** start DOCUMENT TEXT **

To borrow Dan Dennett’s terminology from Consciousness Explained, theatre artists have figured out how to break human behavior up into components that have allowed them to assemble a Universal Turing Machine. They feed it hypothetical values for the theoretical numbers I’ve described as input, and it produces realistic human behavior as output.
Every example of human behavior I make in this book is a run of the theatrical Turing Machine. It can be scaled up or down by any amount. By feeding it input at the beginning of a situation, and adjusting values if they change by outside factors during a situation, it predicts everything from communication tactics used by telephone salespeople to how individuals’ decisions created the political history of the 20th century.
Before I can run the machine, I have to show you what its components consist of and how the values of its theoretical numbers are determined. Then I’ll make several test runs of it to show how it has been used to produce various movies. Then I’ll turn it loose on the real world to show how it predicts real life given various sets of initial conditions. Finally, I’ll show how it’s being used by various people in real life right now in the attempt to create different—and conflicting—versions of the future of the world.

** end DOCUMENT TEXT **
** start PROVIDED RECORDS **

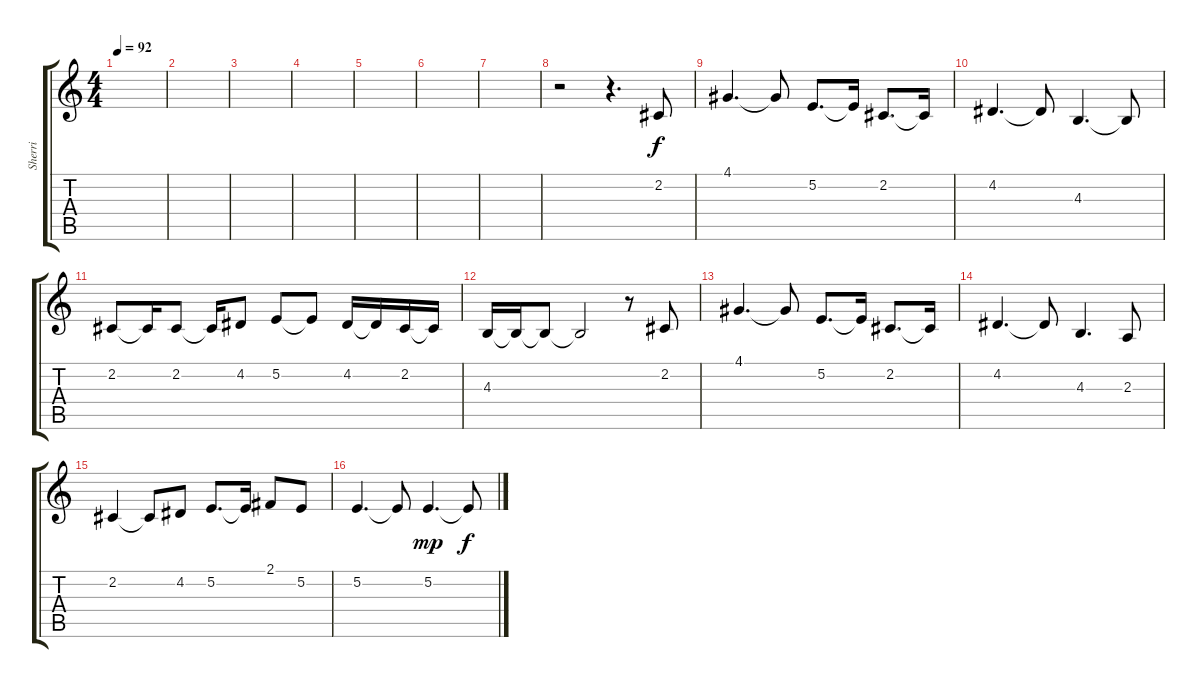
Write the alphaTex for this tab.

\track ("Sherri" "Sherri") {instrument acousticgrandpiano}
\staff {score tabs}
\tuning (E4 B3 G3 D3 A2 E2) {hide}
\ts (4 4)
\tempo 92
\clef g2
\ks c
|
|
|
|
|
|
|
r.2 r.4{d} 2.2.8 |
4.1.4{d} 4.1{t}.8 5.2.8{d} 5.2{t}.16 2.2.8{d} 2.2{t}.16 |
4.2.4{d} 4.2{t}.8 4.3.4{d} 4.3{t}.8 |
2.2.8 2.2{t}.16 2.2.8 2.2{t}.16 4.2.8 5.2.8 5.2{t}.8 4.2.16 4.2{t}.16 2.2.16 2.2{t}.16 |
4.3.16 4.3{t}.16 4.3{t}.8 4.3{t}.2 r.8 2.2.8 |
4.1.4{d} 4.1{t}.8 5.2.8{d} 5.2{t}.16 2.2.8{d} 2.2{t}.16 |
4.2.4{d} 4.2{t}.8 4.3.4{d} 2.3.8 |
2.2.4 2.2{t}.8 4.2.8 5.2.8{d} 5.2{t}.16 2.1.8 5.2.8 |
5.2.4{d} 5.2{t}.8 5.2.4{d dy mp} 5.2{t}.8{dy f}
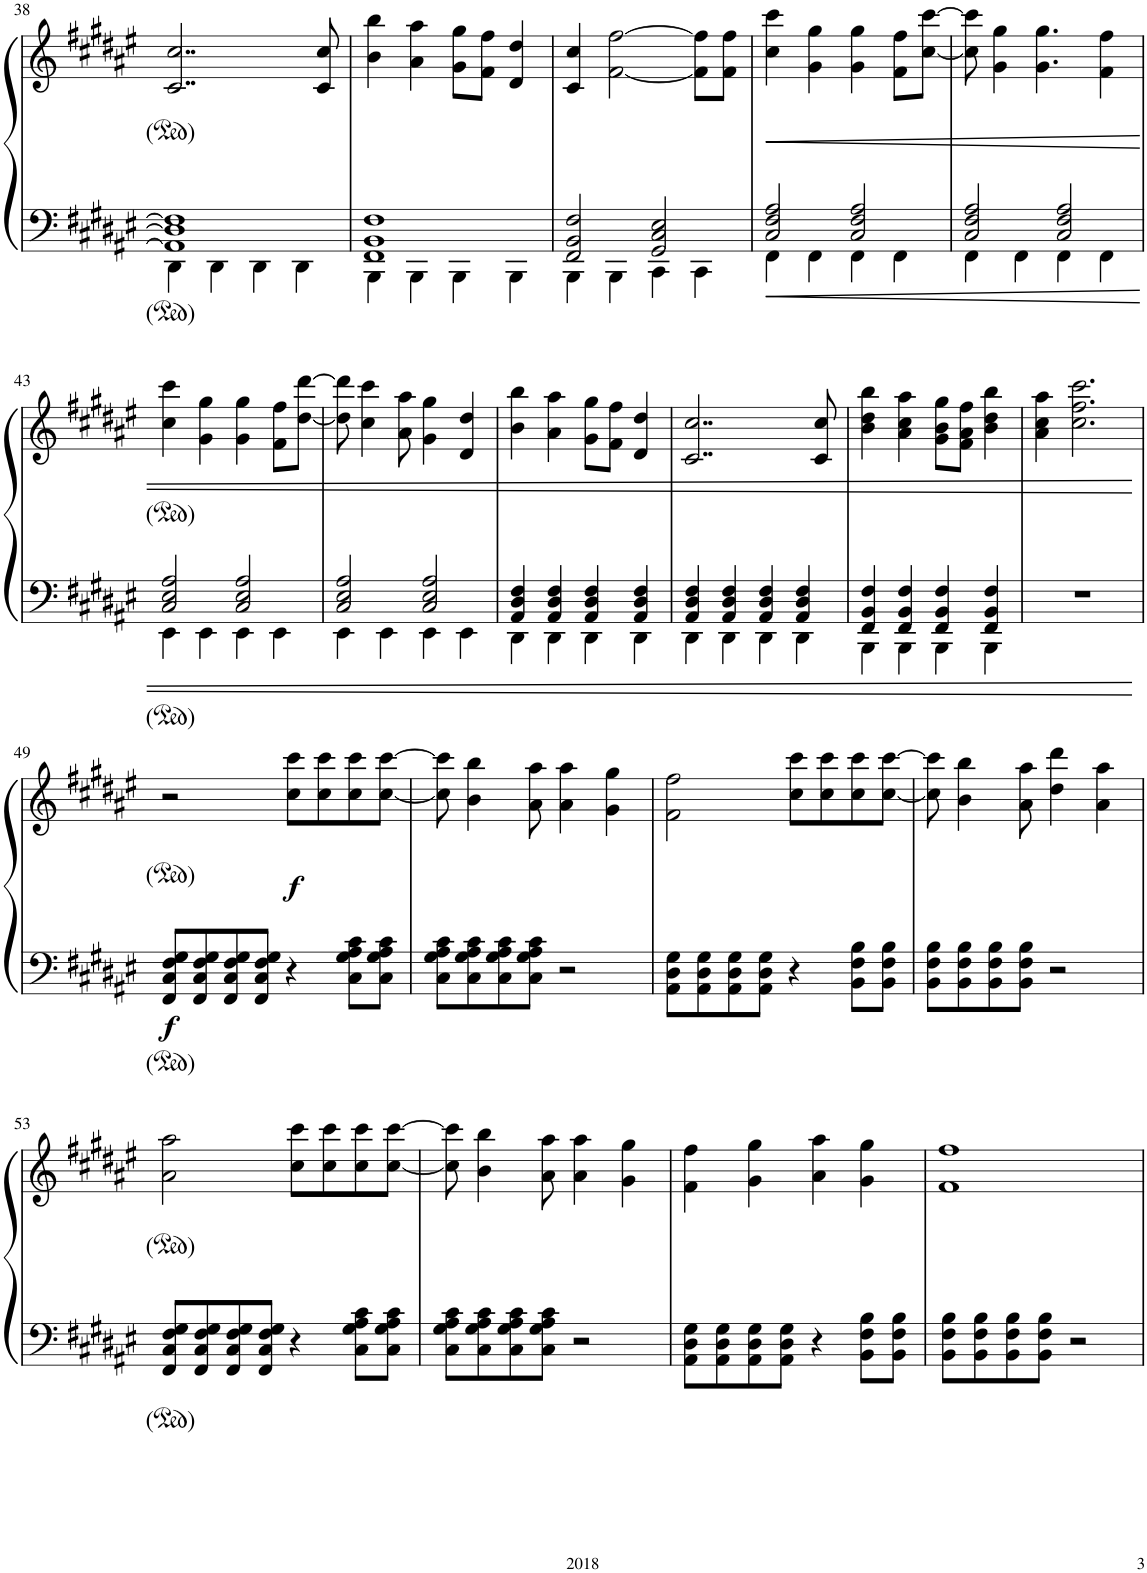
**kern	**kern	**dynam
*part1	*part1	*part1
*staff2	*staff1	*staff1/2
*I"Piano	*	*
*I'Pno.	*	*
!!LO:PB:g=z
*clefF4	*clefG2	*
*k[f#c#g#d#a#e#]	*k[f#c#g#d#a#e#]	*
*M4/4	*M4/4	*
=38	=38	=38
*^	*	*
1AA#] 1D#] 1F#]	4DD#\	2..c#/ 2..cc#/	.
.	4DD#\	.	.
.	4DD#\	.	.
.	4DD#\	.	.
.	.	8c#/ 8cc#/	.
=39	=39	=39	=39
1FF# 1BB 1F#	4BBB\	4b\ 4bb\	.
.	4BBB\	4a#\ 4aa#\	.
.	4BBB\	8g#\ 8gg#\L	.
.	.	8f#\ 8ff#\J	.
.	4BBB\	4d#/ 4dd#/	.
=40	=40	=40	=40
2FF#/ 2BB/ 2F#/	4BBB\	4c#/ 4cc#/	.
.	4BBB\	[2f#\ [2ff#\	.
2GG#/ 2C#/ 2E#/	4CC#\	.	.
.	4CC#\	8f#\] 8ff#\]L	.
.	.	8f#\ 8ff#\J	.
=41	=41	=41	=41
!	!	!	!LO:HP:b
2C#/ 2F#/ 2A#/	4FF#\	4cc#\ 4ccc#\	<
.	4FF#\	4g#\ 4gg#\	.
2C#/ 2F#/ 2A#/	4FF#\	4g#\ 4gg#\	.
.	4FF#\	8f#\ 8ff#\L	.
.	.	[8cc#\ [8ccc#\J	.
=42	=42	=42	=42
2C#/ 2F#/ 2A#/	4FF#\	8cc#\] 8ccc#\]	.
.	.	4g#\ 4gg#\	.
.	4FF#\	.	.
.	.	4.g#\ 4.gg#\	.
2C#/ 2F#/ 2A#/	4FF#\	.	.
.	4FF#\	4f#\ 4ff#\	.
!!LO:LB:g=z
=43	=43	=43	=43
2C#/ 2E#/ 2A#/	4EE#\	4cc#\ 4ccc#\	.
.	4EE#\	4g#\ 4gg#\	.
2C#/ 2E#/ 2A#/	4EE#\	4g#\ 4gg#\	.
.	4EE#\	8f#\ 8ff#\L	.
.	.	[8dd#\ [8ddd#\J	.
=44	=44	=44	=44
2C#/ 2E#/ 2A#/	4EE#\	8dd#\] 8ddd#\]	.
.	.	4cc#\ 4ccc#\	.
.	4EE#\	.	.
.	.	8a#\ 8aa#\	.
2C#/ 2E#/ 2A#/	4EE#\	4g#\ 4gg#\	.
.	4EE#\	4d#/ 4dd#/	.
=45	=45	=45	=45
4AA#/ 4D#/ 4F#/	4DD#\	4b\ 4bb\	.
4AA#/ 4D#/ 4F#/	4DD#\	4a#\ 4aa#\	.
4AA#/ 4D#/ 4F#/	4DD#\	8g#\ 8gg#\L	.
.	.	8f#\ 8ff#\J	.
4AA#/ 4D#/ 4F#/	4DD#\	4d#/ 4dd#/	.
=46	=46	=46	=46
4AA#/ 4D#/ 4F#/	4DD#\	2..c#/ 2..cc#/	.
4AA#/ 4D#/ 4F#/	4DD#\	.	.
4AA#/ 4D#/ 4F#/	4DD#\	.	.
4AA#/ 4D#/ 4F#/	4DD#\	.	.
.	.	8c#/ 8cc#/	.
=47	=47	=47	=47
4FF#/ 4BB/ 4F#/	4BBB\	4b\ 4dd#\ 4bb\	.
4FF#/ 4BB/ 4F#/	4BBB\	4a#\ 4cc#\ 4aa#\	.
4FF#/ 4BB/ 4F#/	4BBB\	8g#\ 8b\ 8gg#\L	.
.	.	8f#\ 8a#\ 8ff#\J	.
4FF#/ 4BB/ 4F#/	4BBB\	4b\ 4dd#\ 4bb\	.
*v	*v	*	*
=48	=48	=48
1r	4a#\ 4cc#\ 4aa#\	.
.	2.cc#\ 2.ff#\ 2.ccc#\	.
.	.	[
!!LO:LB:g=z
=49	=49	=49
!	!	!LO:DY:b=2
8FF#/ 8C#/ 8F#/ 8G#/L	2r	f
8FF#/ 8C#/ 8F#/ 8G#/	.	.
8FF#/ 8C#/ 8F#/ 8G#/	.	.
8FF#/ 8C#/ 8F#/ 8G#/J	.	.
!	!	!LO:DY:b
4r	8cc#\ 8ccc#\L	f
.	8cc#\ 8ccc#\	.
8C#\ 8G#\ 8A#\ 8c#\L	8cc#\ 8ccc#\	.
8C#\ 8G#\ 8A#\ 8c#\J	[8cc#\ [8ccc#\J	.
=50	=50	=50
8C#\ 8G#\ 8A#\ 8c#\L	8cc#\] 8ccc#\]	.
8C#\ 8G#\ 8A#\ 8c#\	4b\ 4bb\	.
8C#\ 8G#\ 8A#\ 8c#\	.	.
8C#\ 8G#\ 8A#\ 8c#\J	8a#\ 8aa#\	.
2r	4a#\ 4aa#\	.
.	4g#\ 4gg#\	.
=51	=51	=51
8AA#\ 8D#\ 8G#\L	2f#\ 2ff#\	.
8AA#\ 8D#\ 8G#\	.	.
8AA#\ 8D#\ 8G#\	.	.
8AA#\ 8D#\ 8G#\J	.	.
4r	8cc#\ 8ccc#\L	.
.	8cc#\ 8ccc#\	.
8BB\ 8F#\ 8B\L	8cc#\ 8ccc#\	.
8BB\ 8F#\ 8B\J	[8cc#\ [8ccc#\J	.
=52	=52	=52
8BB\ 8F#\ 8B\L	8cc#\] 8ccc#\]	.
8BB\ 8F#\ 8B\	4b\ 4bb\	.
8BB\ 8F#\ 8B\	.	.
8BB\ 8F#\ 8B\J	8a#\ 8aa#\	.
2r	4dd#\ 4ddd#\	.
.	4a#\ 4aa#\	.
!!LO:LB:g=z
=53	=53	=53
8FF#/ 8C#/ 8F#/ 8G#/L	2a#\ 2aa#\	.
8FF#/ 8C#/ 8F#/ 8G#/	.	.
8FF#/ 8C#/ 8F#/ 8G#/	.	.
8FF#/ 8C#/ 8F#/ 8G#/J	.	.
4r	8cc#\ 8ccc#\L	.
.	8cc#\ 8ccc#\	.
8C#\ 8G#\ 8A#\ 8c#\L	8cc#\ 8ccc#\	.
8C#\ 8G#\ 8A#\ 8c#\J	[8cc#\ [8ccc#\J	.
=54	=54	=54
8C#\ 8G#\ 8A#\ 8c#\L	8cc#\] 8ccc#\]	.
8C#\ 8G#\ 8A#\ 8c#\	4b\ 4bb\	.
8C#\ 8G#\ 8A#\ 8c#\	.	.
8C#\ 8G#\ 8A#\ 8c#\J	8a#\ 8aa#\	.
2r	4a#\ 4aa#\	.
.	4g#\ 4gg#\	.
=55	=55	=55
8AA#\ 8D#\ 8G#\L	4f#\ 4ff#\	.
8AA#\ 8D#\ 8G#\	.	.
8AA#\ 8D#\ 8G#\	4g#\ 4gg#\	.
8AA#\ 8D#\ 8G#\J	.	.
4r	4a#\ 4aa#\	.
8BB\ 8F#\ 8B\L	4g#\ 4gg#\	.
8BB\ 8F#\ 8B\J	.	.
=56	=56	=56
8BB\ 8F#\ 8B\L	1f# 1ff#	.
8BB\ 8F#\ 8B\	.	.
8BB\ 8F#\ 8B\	.	.
8BB\ 8F#\ 8B\J	.	.
2r	.	.
=	=	=
*-	*-	*-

** end PROVIDED RECORDS **

SHORT EXERCISE A:
In the passage on the theatrical Turing Machine, from which book is the terminology borrowed?
SHORT EXERCISE B:
Continue the passage on the theatrical Turing Machine after its final sentence.
The records have no connection to the passage on the theatrical Turing Machine.

TASK OUTPUT A:
Dan Dennett's Consciousness Explained.

TASK OUTPUT B:
I’m only referring to it here as a theatrical Turing Machine to establish the idea that theatre artists have created a self-contained thing that turns accurate input into accurate output. Henceforth it is not useful for me to refer to it as a Turing Machine because calling it a machine implies that someone created it intentionally for its purpose. Since people have an intuitive awareness of psychology, if a sufficient number of people tried sufficiently hard for a sufficient length of time, they could develop a mental model of human behavior that functions as a human behavior Turing Machine, without realizing they’d done it. That’s precisely what has happened. My purpose for writing this book is to show how the operation of the machine can be defined by a single theory.